Here's how to recognize a scam message:
- Valid links in our emails most commonly point to logmein.com, logmeinrescue.com, or goto.com. If the destination is different, the message is most likely fake.
- Hover your mouse pointer over the link for a couple of seconds.
- Check the actual destination at the bottom left of your browser window, or in the tooltip that appears above the link.
Recognizing fake link destinations
- Watch out for fraudulent alerts that urge you to take action immediately, usually regarding account closure, an expiring subscription, or compromised security.
- Be wary of any message with bad grammar/spelling or inconsistent style.
- Be suspicious of embedded forms in an email – Never submit sensitive, personal or confidential information via forms embedded within email messages.
If you are unsure an email is coming from us:
- Do not select any of the links
- Delete the message to keep your personal data safe
- Do not disclose personal information – Never ever send any information about your account in an email
- Send the entire message to us so we can track down its source
- Make sure your receiving mail server performs a Sender Policy Framework (SPF) check
- SPF allows recipients to verify sender identity (at the organizational level) by allowing domain owners to publish, via DNS, the IP addresses that are authorized to send emails from the specified domains
- Ask your mail server administrator to configure SPF validation; this is usually done in the spam filter
If you have accidentally opened an attachment or selected a link:
- Change your password on your account
- Clean your computer system of possible malware
- Contact your anti-virus vendor for removal steps if you are unsure
- The Anti-Phishing Working Group is an organization tasked to help to fight phishing scams; you can report phishing at http://www.antiphishing.org/report-phishing/
Resources:
Defending against malware
Educate your users about the importance of following these guidelines to limit the risk of damage from malware.
- Keep security software up to date
- Keep your operating system up to date (take advantage of automatic updates)
- Keep your browser up to date
- Be careful when opening attachments
- Be careful with peer-to-peer (P2P) file-sharing
- Be cautious on all devices, not just desktop and laptop computers
- Do not visit suspicious websites
- Employ application whitelisting so only trusted software can be downloaded
Defending against keyloggers
Educate your users about the importance of following these guidelines to limit the risk of damage from keyloggers.

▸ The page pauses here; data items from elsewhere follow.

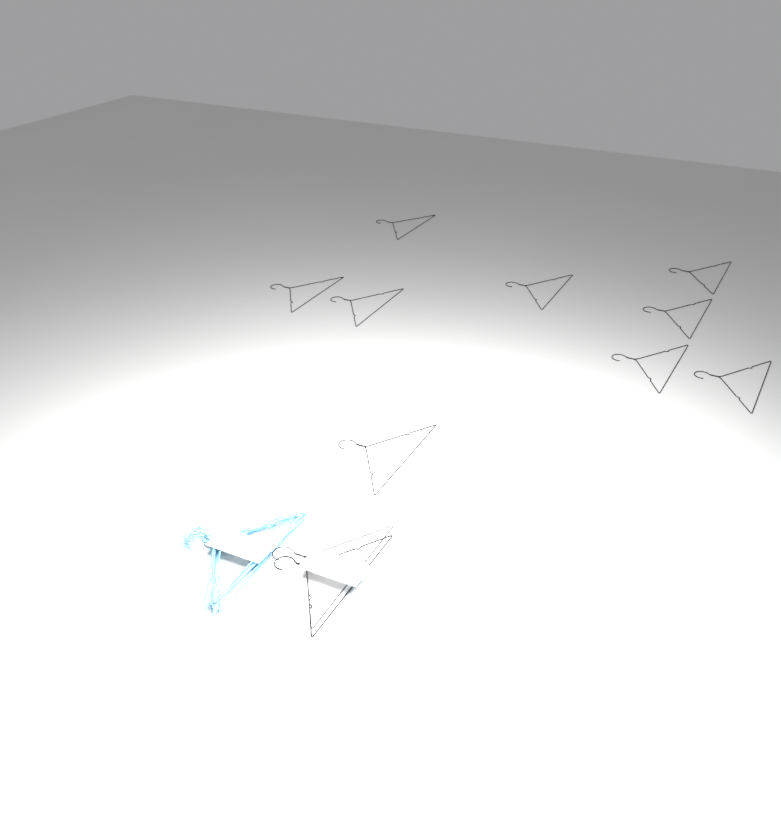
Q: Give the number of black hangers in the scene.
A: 11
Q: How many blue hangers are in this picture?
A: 10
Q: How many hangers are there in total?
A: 21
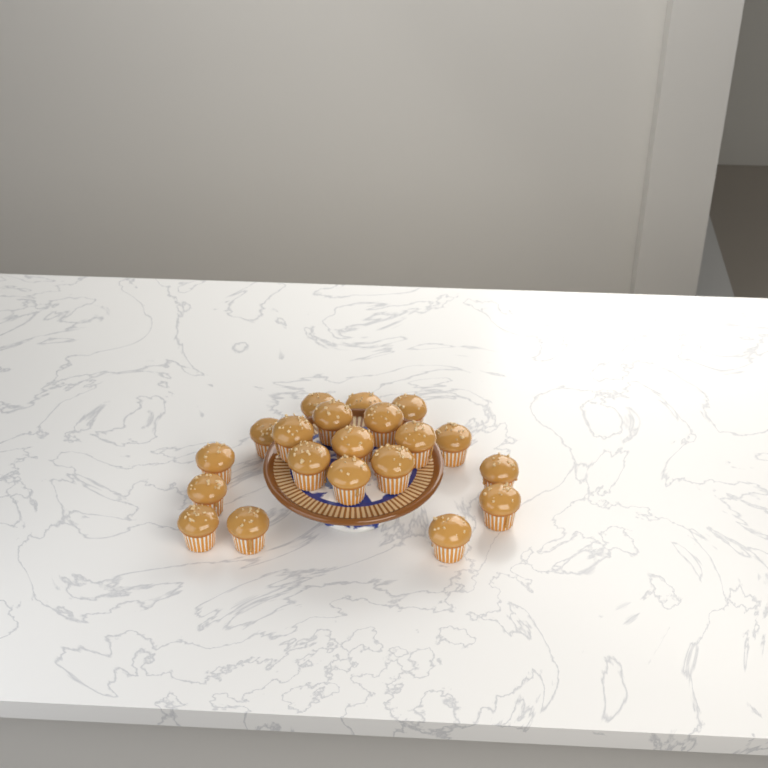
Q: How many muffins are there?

A keylogger is a program that records everything that you type on a keyboard. All keystrokes are stored in a log file, hence the name "key logger." The log file is intended to be read by a third party that is typically unknown, remote and malicious.

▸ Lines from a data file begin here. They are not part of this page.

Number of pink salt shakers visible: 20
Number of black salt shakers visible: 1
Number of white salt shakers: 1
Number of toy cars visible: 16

A keylogger can be housed in a hardware device that plugs into the keyboard port on your computer. Hardware keyloggers cannot be detected by software, but they have the drawback of requiring physical access to a computer. If you suspect a hardware keylogger is present on your system, inspecting the keyboard's connection to the computer or replacing the keyboard will solve the problem.
What can you do? The most effective defense against all types of keyloggers is to install anti-spyware and anti-virus software and keep it up to date. Keylogger spyware often invades your PC system via a viruse, Trojans or other malware. Your anti-spyware and antiviral are your first line of defense.
Further guidelines:
- Enable your firewalls. In most instances, a keylogger has to transmit information to a third-party to do any harm. Firewalls are designed to prevent outside access to your computer.

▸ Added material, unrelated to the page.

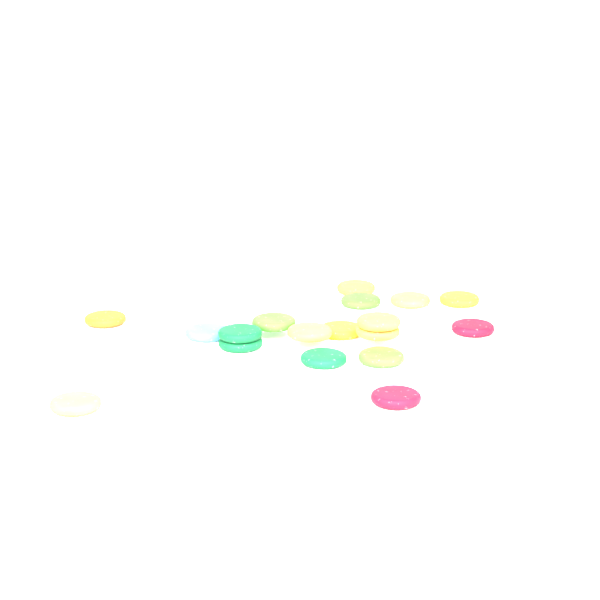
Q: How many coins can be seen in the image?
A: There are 19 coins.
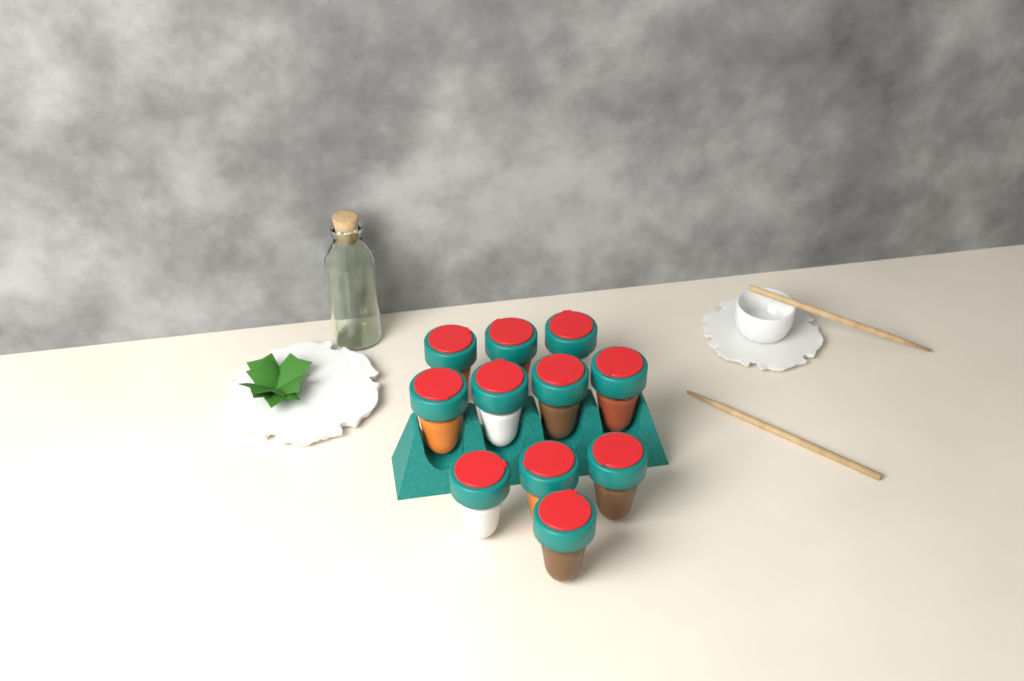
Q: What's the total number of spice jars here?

- Obtain and use an automated form-filler password manager, particularly if you often enter personal or financial information at any website. These form fillers encrypt and save this confidential information and automatically fill it in, so you won't have to type it in. However, there are other forms of spyware which can intercept data posted to forms by form-fillers
- Consider using an on screen keyboard to eliminate the keyboard connection. However, the text has to get to its destination somehow, and that path may be vulnerable to clever keystroke loggers.
- Use encrypted keyboard drivers. These encrypt your keystrokes at the driver level (the first layer between the keyboard and the operating system), then feed them in decrypted form to the software application. The result is that keyloggers see only the scrambled keystrokes. Be aware that your anti-virus program may flag these programs as malware, but you can safely ignore any such "false positive" alarm.
- Use a one-time passwords (OTP) or alternative login methods (like the QR code login) where possible. An OTP is automatically invalidated after use.
- Use two-factor authentication (also known as two-step verification).
- Exploits are being found in software all of the time. Keyloggers, like most variants of modern malware, can exploit software vulnerabilities to inject themselves into your system unbeknownst to you or your anti-virus service. A malicious website could use such an exploit to install a keylogger on your PC.
- Avoid phishing scans! The outcome of a successful phishing scam may be a keylogger on your system. Various techniques are used to confuse people (legitimate looking links, replicas of the actual websites, etc.), so be extremely careful with emails and social media messages.